# EXERCISE DATA:
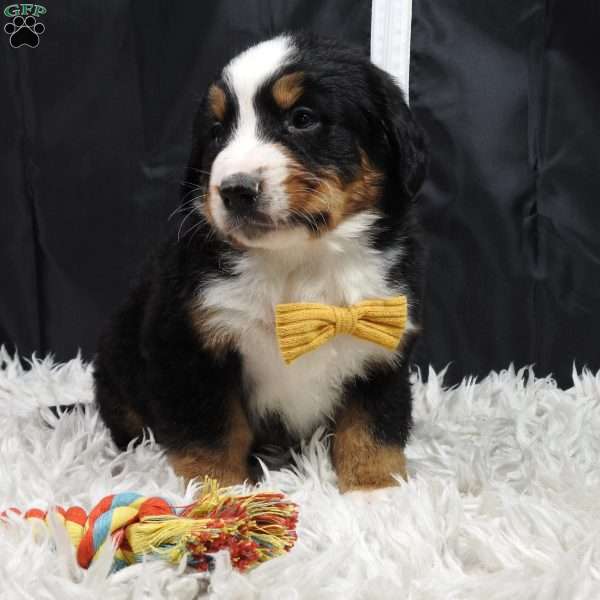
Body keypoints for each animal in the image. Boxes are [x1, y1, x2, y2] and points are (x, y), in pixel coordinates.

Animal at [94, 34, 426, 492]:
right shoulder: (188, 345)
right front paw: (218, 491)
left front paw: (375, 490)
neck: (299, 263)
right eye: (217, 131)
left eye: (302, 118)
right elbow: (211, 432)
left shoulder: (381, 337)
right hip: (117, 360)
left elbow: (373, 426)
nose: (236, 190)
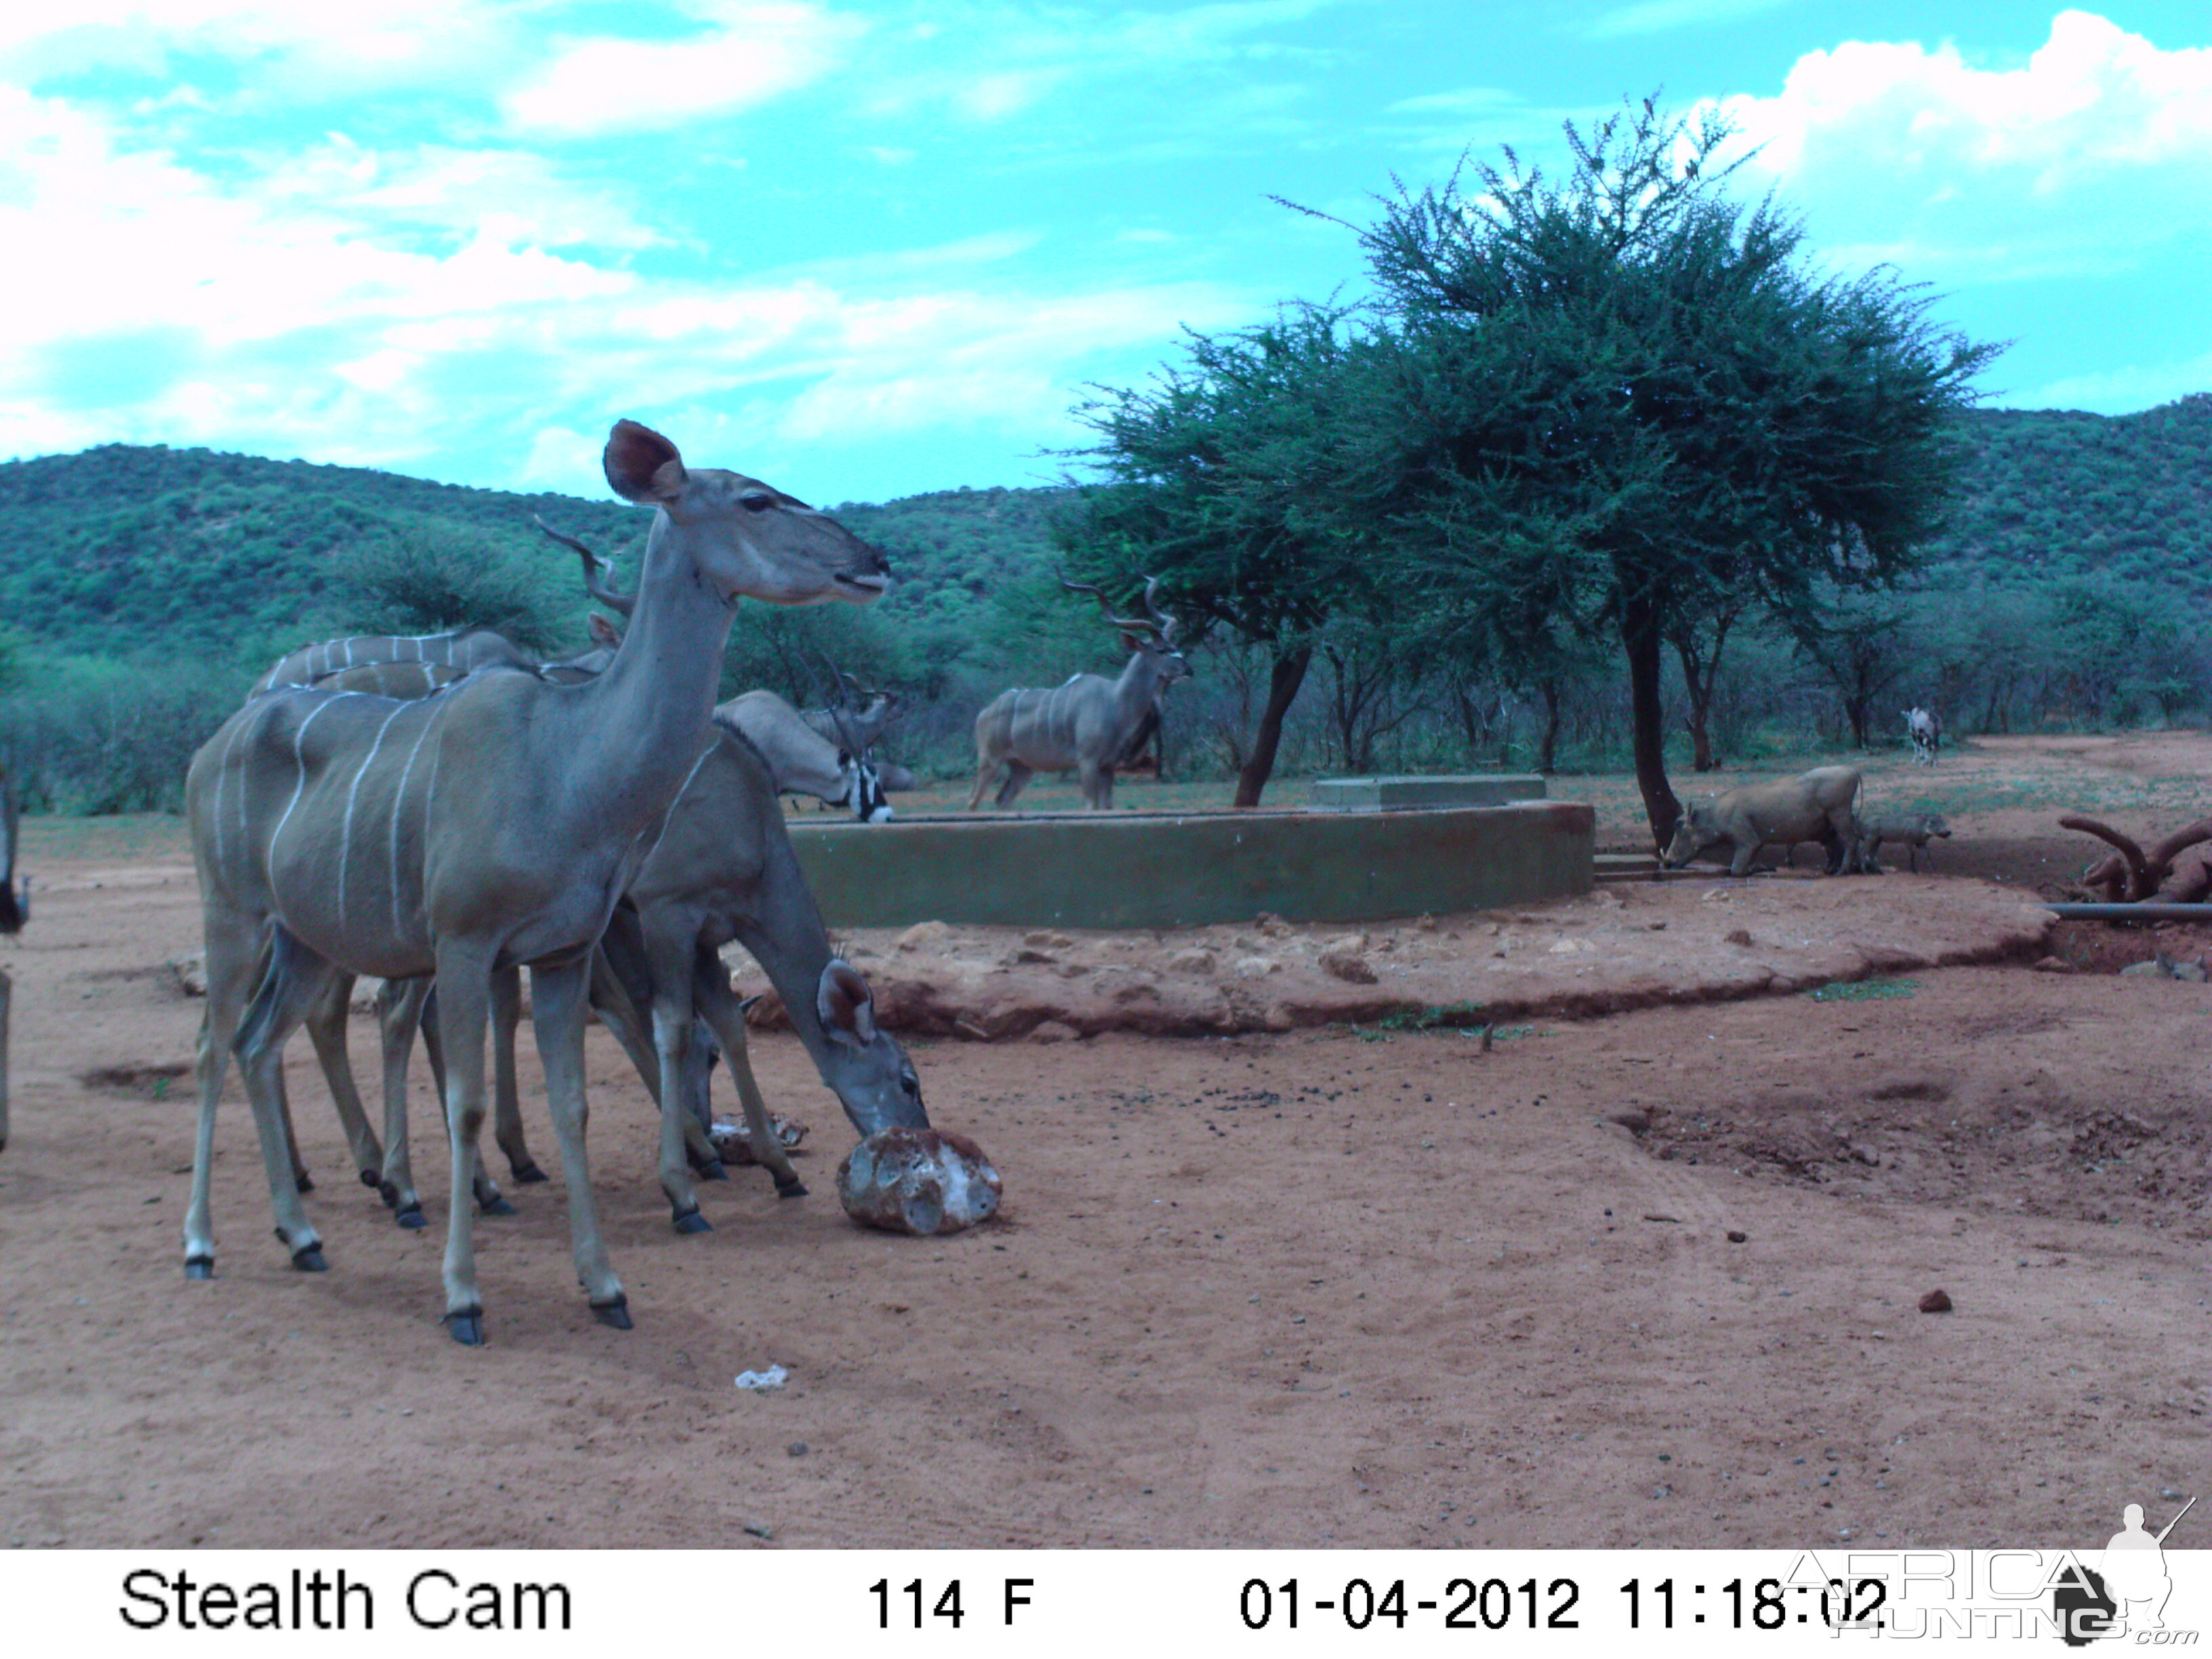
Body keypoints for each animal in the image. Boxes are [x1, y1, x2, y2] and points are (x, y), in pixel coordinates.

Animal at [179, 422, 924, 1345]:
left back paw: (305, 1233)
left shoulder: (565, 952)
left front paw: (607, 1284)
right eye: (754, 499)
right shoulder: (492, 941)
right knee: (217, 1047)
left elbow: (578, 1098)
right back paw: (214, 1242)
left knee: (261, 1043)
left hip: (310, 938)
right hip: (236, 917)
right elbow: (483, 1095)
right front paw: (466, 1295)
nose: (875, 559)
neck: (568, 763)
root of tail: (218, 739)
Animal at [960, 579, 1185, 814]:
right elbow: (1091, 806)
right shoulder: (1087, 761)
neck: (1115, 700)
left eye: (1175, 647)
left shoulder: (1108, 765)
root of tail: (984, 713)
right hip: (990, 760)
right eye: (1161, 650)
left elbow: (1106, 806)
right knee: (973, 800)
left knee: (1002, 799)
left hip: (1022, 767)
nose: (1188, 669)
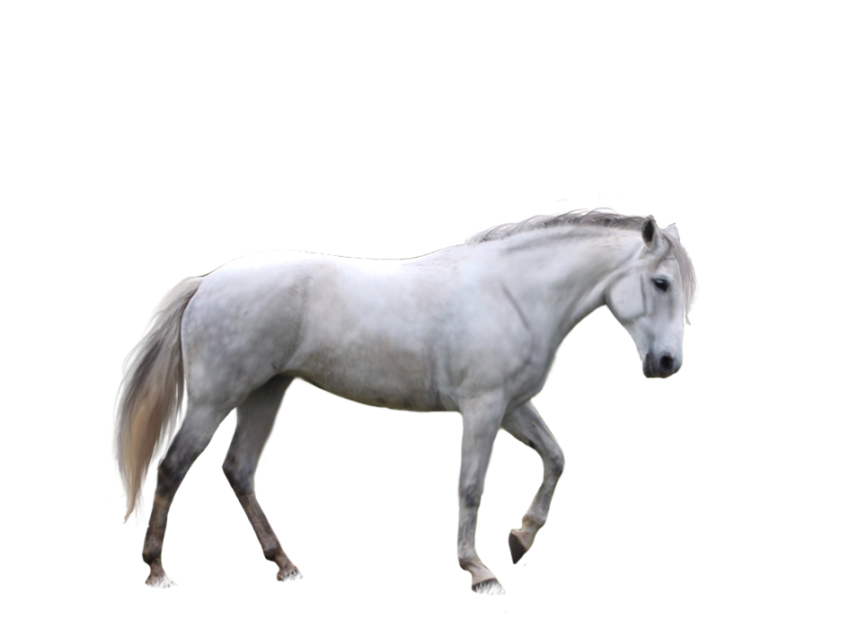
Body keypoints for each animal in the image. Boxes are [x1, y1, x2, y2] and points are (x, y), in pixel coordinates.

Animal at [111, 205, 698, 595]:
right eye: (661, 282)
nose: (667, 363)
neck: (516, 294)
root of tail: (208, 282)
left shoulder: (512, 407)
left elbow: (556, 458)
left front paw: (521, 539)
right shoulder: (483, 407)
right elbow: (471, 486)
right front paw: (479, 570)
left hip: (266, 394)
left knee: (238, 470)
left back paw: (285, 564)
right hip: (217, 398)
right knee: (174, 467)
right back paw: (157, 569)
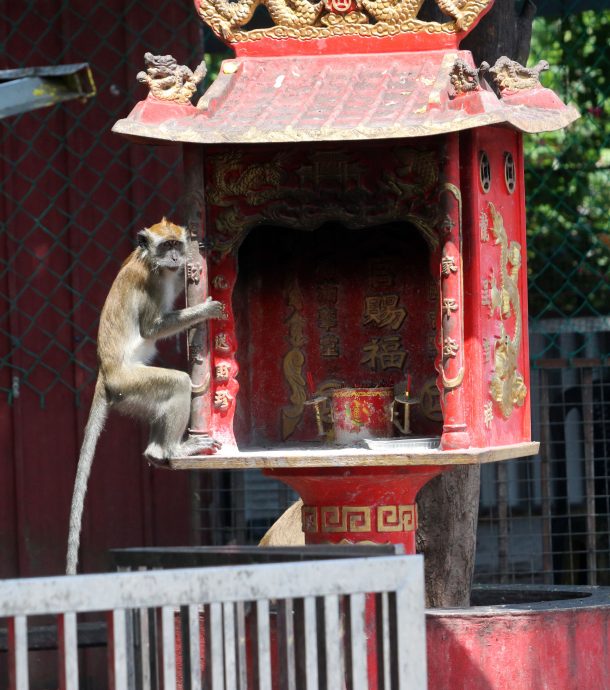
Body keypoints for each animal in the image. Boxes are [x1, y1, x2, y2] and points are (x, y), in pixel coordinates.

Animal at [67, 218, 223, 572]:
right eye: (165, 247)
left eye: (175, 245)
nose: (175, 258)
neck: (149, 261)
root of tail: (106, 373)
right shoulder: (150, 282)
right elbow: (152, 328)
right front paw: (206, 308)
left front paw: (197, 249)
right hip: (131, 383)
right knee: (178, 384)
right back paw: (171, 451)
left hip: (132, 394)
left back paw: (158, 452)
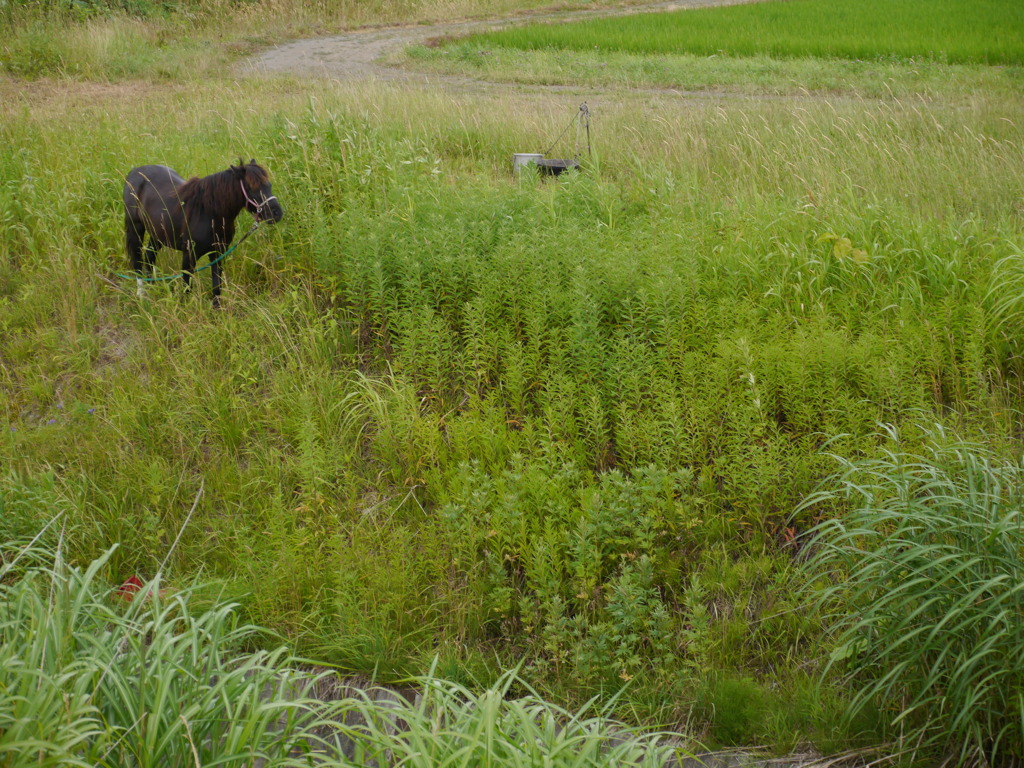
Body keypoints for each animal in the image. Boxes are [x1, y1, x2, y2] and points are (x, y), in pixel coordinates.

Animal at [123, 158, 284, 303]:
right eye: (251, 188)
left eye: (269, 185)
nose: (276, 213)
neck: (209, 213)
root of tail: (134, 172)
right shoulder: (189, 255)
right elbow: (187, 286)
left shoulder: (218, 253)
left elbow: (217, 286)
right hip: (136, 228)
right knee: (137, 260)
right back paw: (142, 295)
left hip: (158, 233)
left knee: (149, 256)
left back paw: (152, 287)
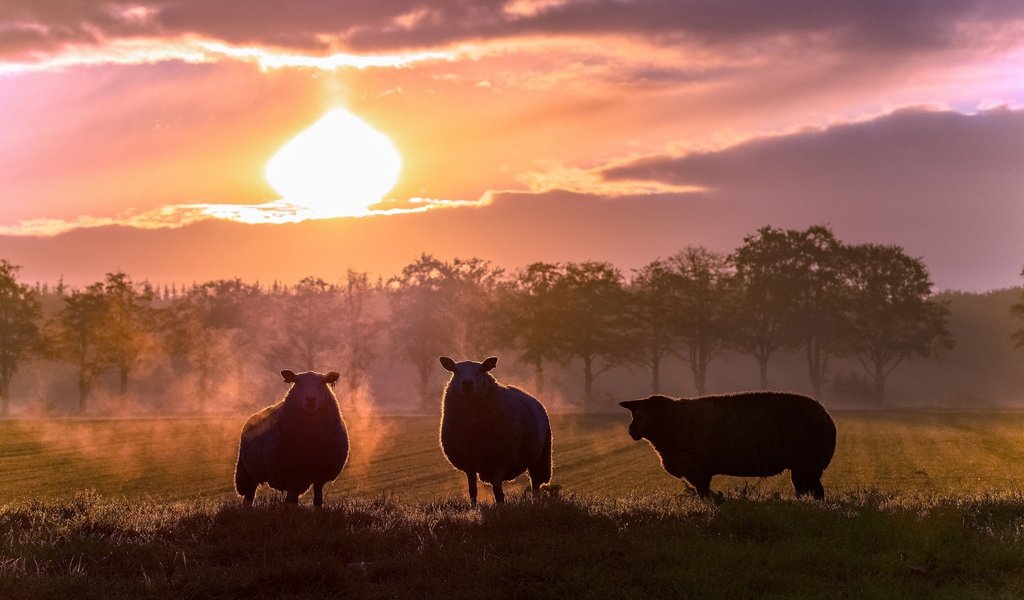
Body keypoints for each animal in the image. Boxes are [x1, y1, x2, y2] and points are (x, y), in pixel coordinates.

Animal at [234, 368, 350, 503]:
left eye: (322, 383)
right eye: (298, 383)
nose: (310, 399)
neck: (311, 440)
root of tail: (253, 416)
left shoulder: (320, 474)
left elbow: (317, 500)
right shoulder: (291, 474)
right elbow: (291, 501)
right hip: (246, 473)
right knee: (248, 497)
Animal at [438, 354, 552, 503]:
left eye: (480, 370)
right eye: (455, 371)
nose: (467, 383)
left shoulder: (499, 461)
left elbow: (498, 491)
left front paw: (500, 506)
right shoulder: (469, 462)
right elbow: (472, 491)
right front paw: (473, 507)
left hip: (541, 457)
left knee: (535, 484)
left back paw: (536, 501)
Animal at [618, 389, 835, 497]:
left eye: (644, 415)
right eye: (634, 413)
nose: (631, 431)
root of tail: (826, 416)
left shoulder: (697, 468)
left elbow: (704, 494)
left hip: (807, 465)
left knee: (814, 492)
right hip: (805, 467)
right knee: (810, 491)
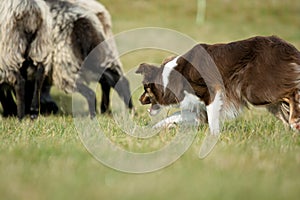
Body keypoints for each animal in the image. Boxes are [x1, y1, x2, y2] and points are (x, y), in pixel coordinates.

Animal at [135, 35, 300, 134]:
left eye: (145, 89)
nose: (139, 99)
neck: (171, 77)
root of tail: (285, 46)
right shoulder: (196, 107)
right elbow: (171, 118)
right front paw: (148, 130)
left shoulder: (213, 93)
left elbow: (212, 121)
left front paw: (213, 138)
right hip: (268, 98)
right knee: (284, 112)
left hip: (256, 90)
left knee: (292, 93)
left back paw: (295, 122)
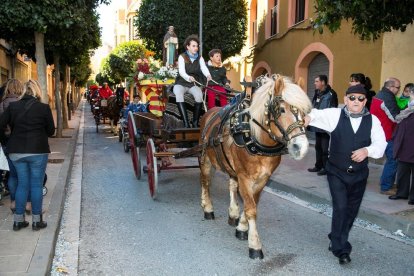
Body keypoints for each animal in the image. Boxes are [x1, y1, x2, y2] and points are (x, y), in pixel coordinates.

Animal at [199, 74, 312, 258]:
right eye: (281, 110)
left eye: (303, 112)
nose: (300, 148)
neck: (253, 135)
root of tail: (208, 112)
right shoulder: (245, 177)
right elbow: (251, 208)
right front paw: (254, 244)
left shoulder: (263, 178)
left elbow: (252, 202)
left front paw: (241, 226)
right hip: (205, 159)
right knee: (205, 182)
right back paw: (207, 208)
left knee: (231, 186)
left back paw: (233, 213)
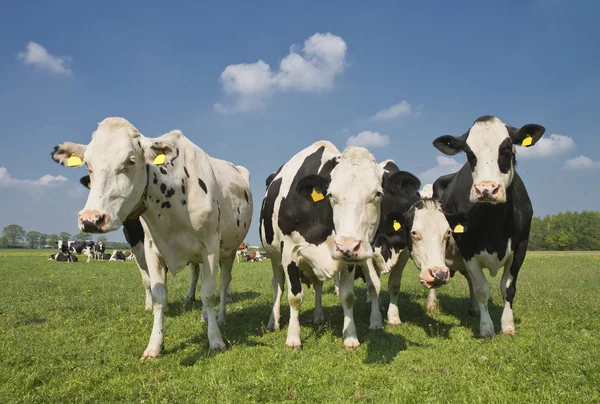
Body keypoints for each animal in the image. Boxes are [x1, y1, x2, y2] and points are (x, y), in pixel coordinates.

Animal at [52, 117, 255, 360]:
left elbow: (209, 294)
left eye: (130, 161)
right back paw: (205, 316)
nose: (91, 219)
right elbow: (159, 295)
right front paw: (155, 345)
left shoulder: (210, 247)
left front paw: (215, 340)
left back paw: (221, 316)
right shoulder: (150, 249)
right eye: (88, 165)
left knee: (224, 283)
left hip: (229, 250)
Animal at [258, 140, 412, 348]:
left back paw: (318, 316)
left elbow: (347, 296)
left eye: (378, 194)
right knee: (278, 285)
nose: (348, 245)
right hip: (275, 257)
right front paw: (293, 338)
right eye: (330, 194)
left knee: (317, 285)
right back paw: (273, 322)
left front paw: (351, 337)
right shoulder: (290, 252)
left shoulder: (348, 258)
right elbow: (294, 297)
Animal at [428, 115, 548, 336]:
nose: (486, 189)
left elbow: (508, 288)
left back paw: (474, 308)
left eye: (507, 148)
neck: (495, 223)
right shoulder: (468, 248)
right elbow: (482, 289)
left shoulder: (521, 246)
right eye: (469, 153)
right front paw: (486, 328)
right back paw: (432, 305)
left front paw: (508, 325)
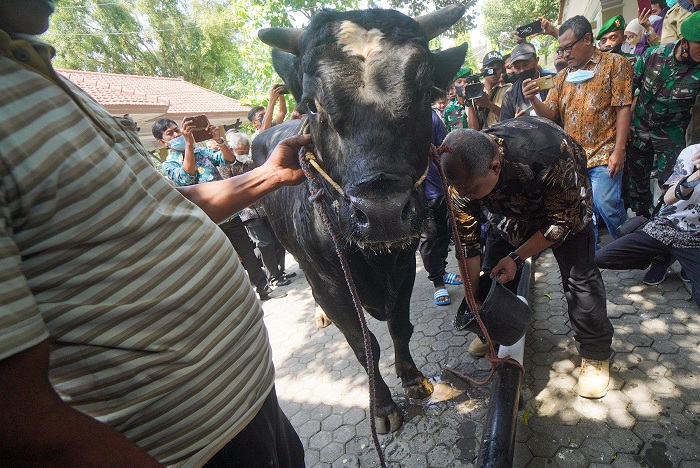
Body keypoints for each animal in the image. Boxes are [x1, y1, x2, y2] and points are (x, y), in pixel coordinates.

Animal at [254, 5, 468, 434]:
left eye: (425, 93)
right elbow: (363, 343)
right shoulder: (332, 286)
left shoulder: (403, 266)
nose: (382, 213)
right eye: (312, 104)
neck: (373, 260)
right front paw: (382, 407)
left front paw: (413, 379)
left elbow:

# WHAT IS NEEDED:
Begin at the first line of the entries and stop after the line holding "nose: (236, 190)"; repeat those lines exactly, but not the pictures.

# PROBLEM SOLUTION:
Body keypoints for each animal in the image. Boxes are [x1, y1, x2, y2] and points are (x, y), in pixel coordinates.

Animal at [94, 34, 426, 492]:
right shoulder: (188, 345)
right front paw: (218, 491)
left front paw: (375, 490)
neck: (299, 263)
right eye: (217, 131)
left eye: (302, 118)
right elbow: (211, 432)
left shoulder: (381, 337)
right hip: (117, 360)
left elbow: (373, 426)
nose: (236, 190)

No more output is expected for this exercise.